Em Bretton Woods, além do dólar-ouro, havia por parte dos norte-americanos a preocupação com a reconstrução de um sistema capitalista destruído física e moralmente. Era necessário superar a atração exercida pela ideia de igualdade comunista. Naquela conferência, estabeleceu-se que os fluxos financeiros seriam controlados unilateralmente pelos estados, eliminando a livre circulação de capitais e seus consequentes efeitos especulativos. Além disso, as taxas de câmbio seriam fixadas em relação ao dólar. Estas iniciativas visaram estabilizar no longo prazos as finanças e o comércio internacional, permitindo crescimento econômico mais rápido. Além disso, duas novas instituições de auxílio ao novo sistema foram criadas. No caso em que os países viessem a ter reiterados déficits no balanço de pagamentos com eventual falta de divisas fortes, tais países poderiam recorrer ao Fundo Monetário Internacional (FMI) em busca de socorro financeiro. Para a reconstrução do pós-guerra e o financiamento do desenvolvimento econômico, os países requerentes poderiam buscar financiamento junto ao Banco Mundial. O que ocorreu, todavia, foi que estas novas instituições tiveram seus aportes, em grande medida, reaizados pelos próprios EUA o que as tornou na maioria das vezes dependentes de suas decisões. Os recursos alocados também não foram suficientes para os objetivos propostos e as futuras demandas. Depois da conferência, e ainda no sentido de evitar a ameaça comunista, os Estados Unidos criaram o Plano Marshall para ajuda econômica à Europa e os planos de ajuda econômica ao Japão que tinham como objetivo acelerar a recuperação desses países. As empresas norte-americanas não deixaram de penetrar nos mercados europeu e japonês, assim como, em função dos interesses geopolíticos, os EUA permitiriam a expansão e penetração das empresas daqueles países em seus mercados.
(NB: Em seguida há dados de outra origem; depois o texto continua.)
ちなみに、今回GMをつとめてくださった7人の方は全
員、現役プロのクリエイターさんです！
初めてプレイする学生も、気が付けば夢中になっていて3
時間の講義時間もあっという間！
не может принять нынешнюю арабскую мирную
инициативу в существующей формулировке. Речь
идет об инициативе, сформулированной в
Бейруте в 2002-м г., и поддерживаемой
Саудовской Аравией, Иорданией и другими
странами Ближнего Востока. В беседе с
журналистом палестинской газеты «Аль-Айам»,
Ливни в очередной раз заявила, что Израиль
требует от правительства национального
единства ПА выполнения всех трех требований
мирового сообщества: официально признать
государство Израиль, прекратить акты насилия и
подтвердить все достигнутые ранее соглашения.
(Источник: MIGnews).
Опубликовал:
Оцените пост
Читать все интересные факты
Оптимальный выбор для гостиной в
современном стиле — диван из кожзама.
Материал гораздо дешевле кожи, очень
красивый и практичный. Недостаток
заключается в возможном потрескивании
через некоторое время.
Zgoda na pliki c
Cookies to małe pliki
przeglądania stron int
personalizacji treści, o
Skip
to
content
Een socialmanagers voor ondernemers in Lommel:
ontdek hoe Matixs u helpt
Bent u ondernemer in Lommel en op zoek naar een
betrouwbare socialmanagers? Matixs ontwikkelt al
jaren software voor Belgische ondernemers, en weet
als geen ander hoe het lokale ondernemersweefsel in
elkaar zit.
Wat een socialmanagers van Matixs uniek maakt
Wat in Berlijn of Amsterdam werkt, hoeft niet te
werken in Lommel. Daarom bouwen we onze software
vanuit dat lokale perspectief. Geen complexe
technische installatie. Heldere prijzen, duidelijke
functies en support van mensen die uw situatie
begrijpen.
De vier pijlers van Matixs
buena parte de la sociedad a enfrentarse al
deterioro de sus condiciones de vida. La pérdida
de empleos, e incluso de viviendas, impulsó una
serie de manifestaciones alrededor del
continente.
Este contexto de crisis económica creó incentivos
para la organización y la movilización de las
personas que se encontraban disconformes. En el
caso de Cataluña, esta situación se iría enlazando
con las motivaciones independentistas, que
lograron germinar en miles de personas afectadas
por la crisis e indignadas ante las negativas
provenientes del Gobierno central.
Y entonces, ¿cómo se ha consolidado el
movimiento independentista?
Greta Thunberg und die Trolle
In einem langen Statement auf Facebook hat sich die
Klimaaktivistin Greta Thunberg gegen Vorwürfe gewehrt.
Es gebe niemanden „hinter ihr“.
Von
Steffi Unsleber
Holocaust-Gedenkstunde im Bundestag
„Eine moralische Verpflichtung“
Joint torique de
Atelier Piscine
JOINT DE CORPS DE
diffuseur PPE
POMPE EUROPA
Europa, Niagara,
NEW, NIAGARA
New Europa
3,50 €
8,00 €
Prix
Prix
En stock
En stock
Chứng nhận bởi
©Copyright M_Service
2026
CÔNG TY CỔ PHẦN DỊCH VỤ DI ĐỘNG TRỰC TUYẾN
O redesenho da estrutura financeira e comercial internacional com base no dólar-ouro depois de 1944 foi o que definiu, num primeiro momento, sua preponderância até os dias de hoje. Assim, a recuperação do sistema capitalista do pós-Segunda Guerra Mundial foi feita com o uso do dólar e definiu que esta moeda seria a forma da reserva de riqueza propriamente dita. Até que sua validade fosse questionada em momento posterior houve duas décadas ininterruptas de recuperação e desenvolvimento econômico nos principais países capitalistas e em outros em desenvolvimento. No próximo texto veremos como foi o fim da ordem de Bretton Woods, o fim do dólar-ouro e o início da ordem globalizada com o advento do dólar flexível.

Referências:

ANDERSON, Perry. A política externa norte-americana e seus teóricos. São Paulo, SP: Boitempo, 2015.

EICHENGREEN, Barry J. A globalização do capital: uma história do Sistema Monetário Internacional. São Paulo, SP: Editora 34, c2000.
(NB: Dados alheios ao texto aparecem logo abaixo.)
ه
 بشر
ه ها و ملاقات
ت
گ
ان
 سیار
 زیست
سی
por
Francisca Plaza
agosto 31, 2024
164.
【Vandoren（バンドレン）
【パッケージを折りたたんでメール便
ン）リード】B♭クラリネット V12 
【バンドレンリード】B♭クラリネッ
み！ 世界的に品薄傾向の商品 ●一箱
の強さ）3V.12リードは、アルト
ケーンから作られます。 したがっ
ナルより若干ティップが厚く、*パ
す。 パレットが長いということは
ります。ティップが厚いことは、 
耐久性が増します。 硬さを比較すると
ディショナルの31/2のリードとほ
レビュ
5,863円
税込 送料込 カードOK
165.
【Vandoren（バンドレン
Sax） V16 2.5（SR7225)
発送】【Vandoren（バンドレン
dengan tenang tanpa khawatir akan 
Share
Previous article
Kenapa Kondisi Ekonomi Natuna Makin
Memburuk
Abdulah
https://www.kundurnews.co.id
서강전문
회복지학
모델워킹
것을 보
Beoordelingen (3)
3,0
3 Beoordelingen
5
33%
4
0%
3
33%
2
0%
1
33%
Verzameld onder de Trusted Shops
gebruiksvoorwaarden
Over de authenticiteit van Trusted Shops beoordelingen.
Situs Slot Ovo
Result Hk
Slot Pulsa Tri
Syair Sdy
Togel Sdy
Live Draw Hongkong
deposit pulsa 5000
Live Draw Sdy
HOBSBAWM, E. J. A era dos extremos: o breve século XX: 1914-1991. 2. ed. São Paulo, SP: Companhia das Letras, 1998, 1994.

MAZZUCCHELLI, Frederico Mathias. Os dias de sol: a trajetória do capitalismo no pós-guerra. Campinas, SP: FACAMP, 2013.

MEAD, Walter Russell. Special providence: American foreign policy and how it changed the word. New York, NY; London: Routledge, 2002.

VAROUFAKIS, Yanis. O Minotauro Global: a verdadeira origem da crise financeira e o futuro da economia global. São Paulo, SP: Autonomia Literária, 2016.

YOUNG, Victor Augusto Ferraz. O Governo de Ronald Reagan (1981-1989) e a Consolidação da Nova Ordem Econômica Internacional. 2018. 1 recurso online (220 p.) Tese (doutorado) – Universidade Estadual de Campinas, Instituto de Economia, Campinas, SP.

[1] Uma onça troy de ouro (31,104 gramas) passaria a valer 35 dólares.

[2] Temos vários textos sobre Keynes e suas ideias em nosso blog. Ver: As ideias fundamentais de Keynes; As propostas de reforma social de Keynes; e A Teoria Geral de Keynes: uma apresentação didática.

[3] Os detalhes sobre este ponto específico veremos no próximo texto.